Task requirements: Word for word, please restate the line containing "unverbindliches Beratungsgespräch und" and all the lines that follow it to the end of the data.

Stored data entries:
━━━

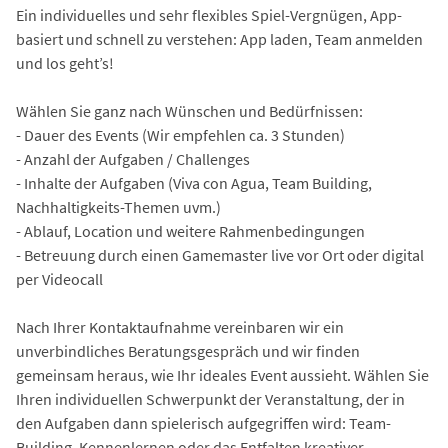
Ein individuelles und sehr flexibles Spiel-Vergnügen, App-
basiert und schnell zu verstehen: App laden, Team anmelden
und los geht’s!
Wählen Sie ganz nach Wünschen und Bedürfnissen:
- Dauer des Events (Wir empfehlen ca. 3 Stunden)
- Anzahl der Aufgaben / Challenges
- Inhalte der Aufgaben (Viva con Agua, Team Building,
Nachhaltigkeits-Themen uvm.)
- Ablauf, Location und weitere Rahmenbedingungen
- Betreuung durch einen Gamemaster live vor Ort oder digital
per Videocall
Nach Ihrer Kontaktaufnahme vereinbaren wir ein
unverbindliches Beratungsgespräch und wir finden
gemeinsam heraus, wie Ihr ideales Event aussieht. Wählen Sie
Ihren individuellen Schwerpunkt der Veranstaltung, der in
den Aufgaben dann spielerisch aufgegriffen wird: Team-
Building, Kennenlernen oder das Entfalten kreativer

━━━

Response:
unverbindliches Beratungsgespräch und wir finden
gemeinsam heraus, wie Ihr ideales Event aussieht. Wählen Sie
Ihren individuellen Schwerpunkt der Veranstaltung, der in
den Aufgaben dann spielerisch aufgegriffen wird: Team-
Building, Kennenlernen oder das Entfalten kreativer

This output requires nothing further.